Dani, here is the truth: I have great remorse for the pain I have caused you and your mother, but I still do not doubt I loved Jess. That open circularity: I still feel it. Should I have ignored it? Probably. Many people do. I did not. I have been called everything from delusional, destructive, disgusting, despicable, and criminal to foolish, selfish, myopic, naive, and pathetic. Believe me, they have said it all, and perhaps you agree with them. Yes, I probably am all those things, too. Would it have worked out had she come here with me? Oh, good heavens. I do not know. Most likely not. Still—still, god help me—I wanted it to, even when it meant losing you.

But I didn’t know what it meant to live with that. To really live with what I had done. To lose you.

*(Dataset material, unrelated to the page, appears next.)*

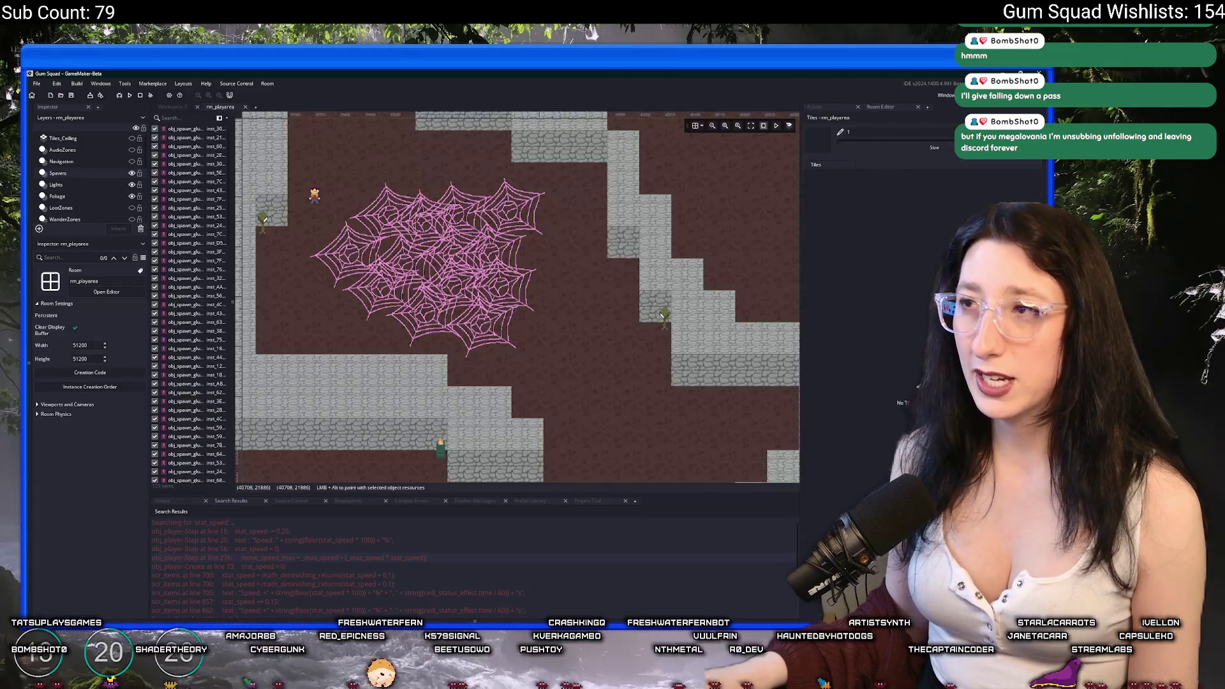
scroll(541, 324, down, 3)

I knew at the time I caused pain and upheaval and ruin; I knew I destroyed our family. Yet somehow I thought your absence would be temporary. Somehow I deluded myself you would come back. I never thought you would not be part of my life permanently. I never imagined this version of us. I never believed I would repeat my mother’s mistakes.

Yet I am not that man anymore. I am so far removed from him, I feel sometimes as if all this happened to someone else. I no longer know that man with the glowing hope in his heart, yet I am him. I no longer know that young painter with dreams of wildness that I could never capture, and yet I am him, too. I no longer know that middle-aged Realtor who spent his weekends holding open houses and fixing up a car for his daughter. I no longer know the boy who woke up one day without a mother and then lost her again at midlife. Of course I am him, and I remain responsible for my actions. I am trying to understand something about time here. I do not know the shape of myself.